Monday, 07 February 2000
.....
Microsoft uses Washington state prison labor to bundle software packages. Let me repeat: Microsoft uses prison labor! Sure, lots of corporations use prison labor in the U.S., but Microsoft is so dodgy and hypocritical on so many other counts, they seem worth highlighting.
Prison labor for corporations is a disgusting display of greed and governmental stupidity. Should prisoners be made to work? Absolutely. I'm totally opposed to degrading, inhumane or chain-gang-like work situations, but I support prisoners working to improve social and civic infrastructure. It's one way for those who've damaged that infrastructure to begin to make restitution.
But being slaved out to mega-corporations like Microsoft, AT&T and American Airlines, to name only a few, so that corporate profits can swell even fatter is simply intolerable. Not only does prison labor benefit those who are already the richest and most privileged, it depresses already-too-low wages and makes jobs unavailable to unincarcerated citizens.

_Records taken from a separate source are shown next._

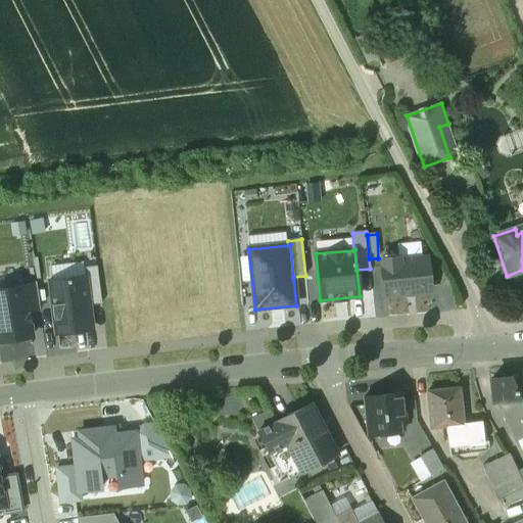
[(401,256),(382,257),(386,296),(429,292),(426,258),(401,260),(401,256)]
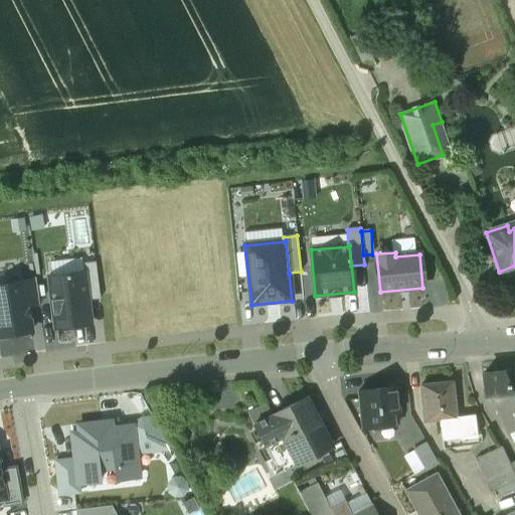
[(84,272),(88,301),(101,299),(96,263),(83,265),(84,272)]
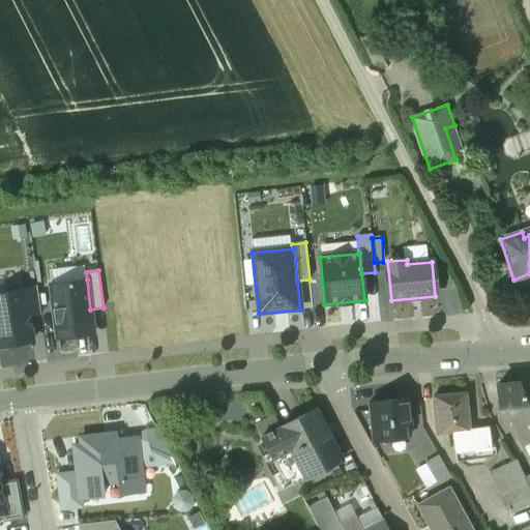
[(87,280),(50,285),(57,340),(94,334),(90,310),(87,280)]
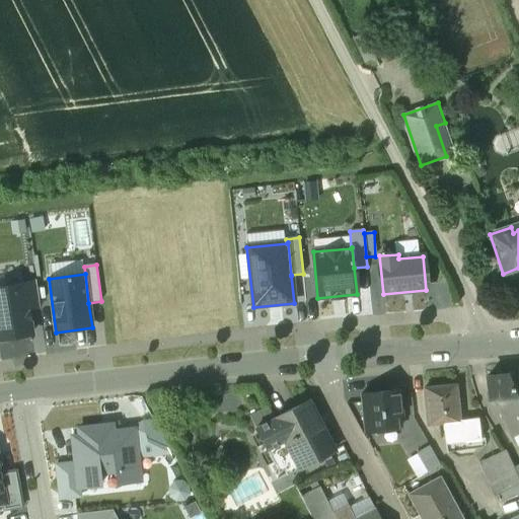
[(34,283),(0,287),(0,340),(32,336),(28,311),(39,309),(34,283)]
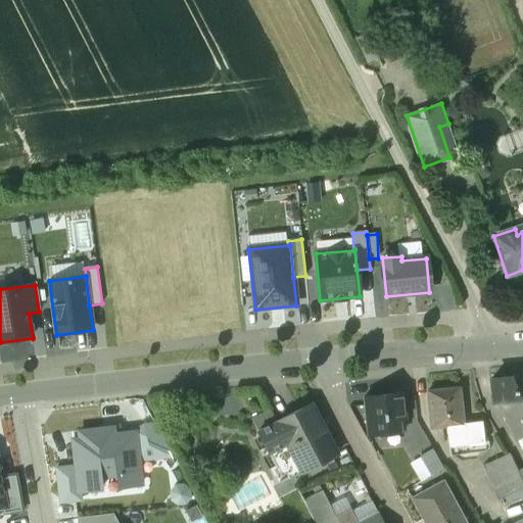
[(512,377),(489,380),(491,394),(493,394),(494,405),(496,407),(498,408),(501,409),(513,435),(522,429),(522,403),(519,394),(512,377)]
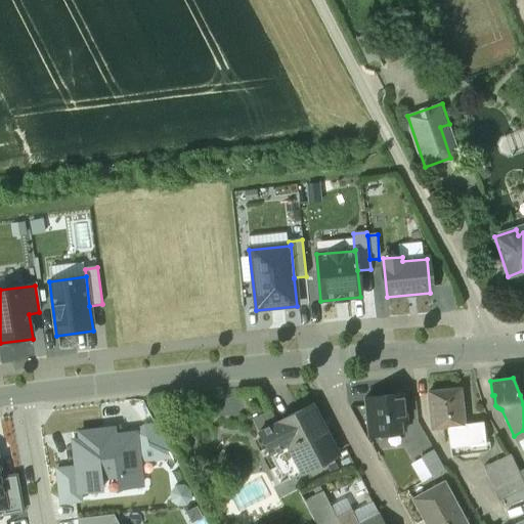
[(460,390),(429,393),(432,425),(434,428),(448,427),(450,456),(486,452),(483,423),(463,425),(460,390)]
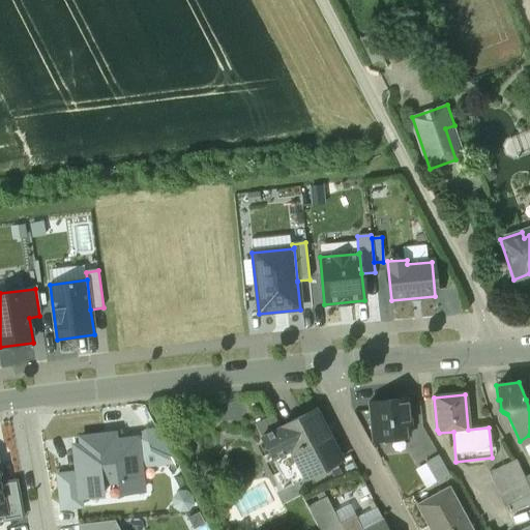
[(407,400),(369,404),(373,441),(405,437),(403,423),(410,423),(407,400)]
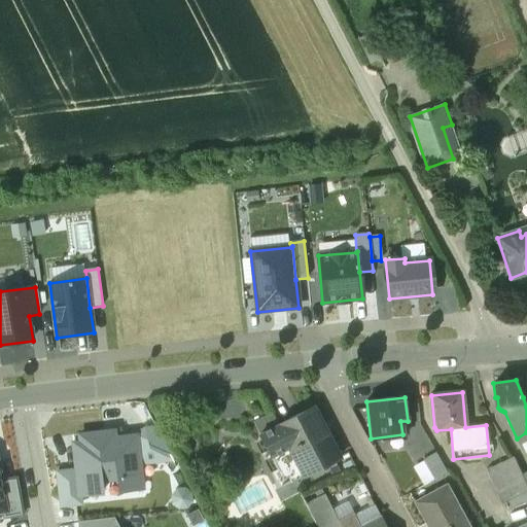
[(323,425),(312,408),(277,425),(279,428),(284,426),(293,444),(288,446),(304,477),(338,458),(321,426),(323,425)]
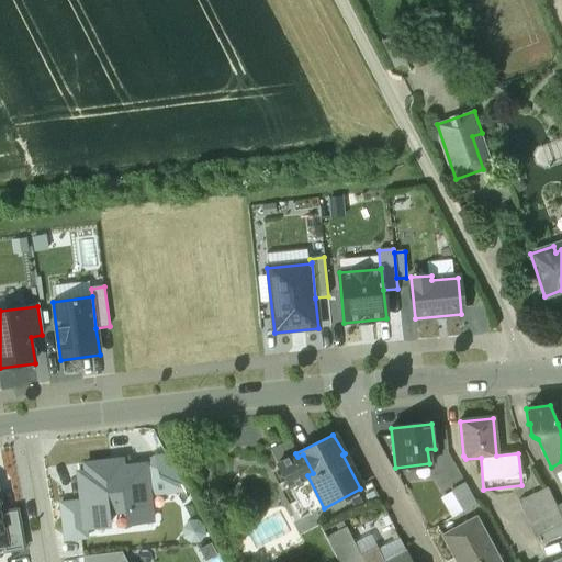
[(298,457),(295,453),(276,463),(287,485),(307,475),(313,473),(303,454),(298,457)]
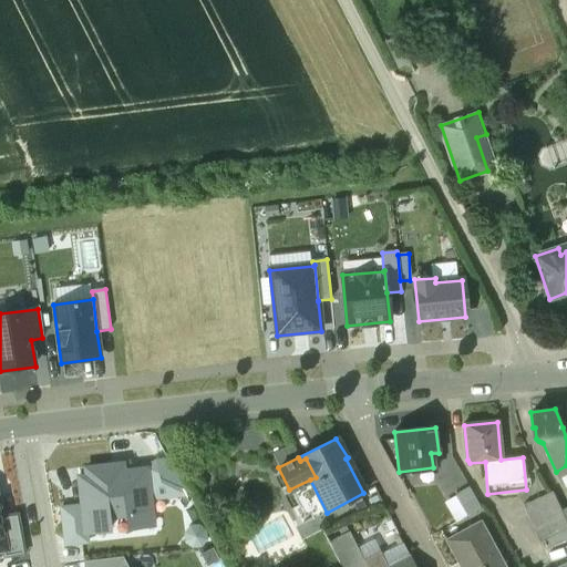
[(146,486),(148,500),(186,495),(167,460),(155,461),(142,471),(143,486),(146,486)]
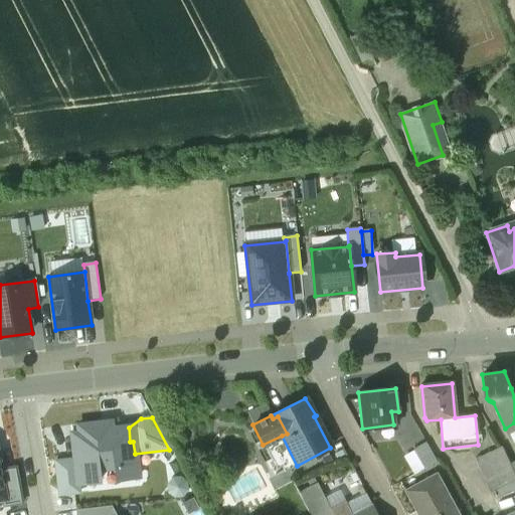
[(74,459),(77,484),(99,482),(97,469),(116,467),(117,480),(137,478),(135,454),(133,442),(130,442),(129,427),(111,430),(110,421),(77,425),(78,433),(71,434),(74,459)]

Add to this shameful situation the draconian, rapacious and racist criminalization of drug policy, and you can begin to see what is being decried as a prison-industrial complex. The next time you hear some politician ranting about Chinese prison labor, ask yourself why he isn't ranting about Microsoft or AT&T doing the exact same thing.
Treating the drugs crisis rationally, that is, treating it as a public health crisis, would go a long way, and would be cheaper to boot, to ameliorating the problems drugs cause. This would include legalizing nearly all marijuana use. And, for those violent criminals who very much belong in prison, like rapists and murderers and environmental polluters, shouldn't they be working for all of us if they're going to work at all? Shouldn't prisoners benefit all of us, including themselves, by having to engage in meaningful work that has some relation to the kind of damage they caused? Who benefits when they are employed by the mega-corporations? No one but the greedy few who own them.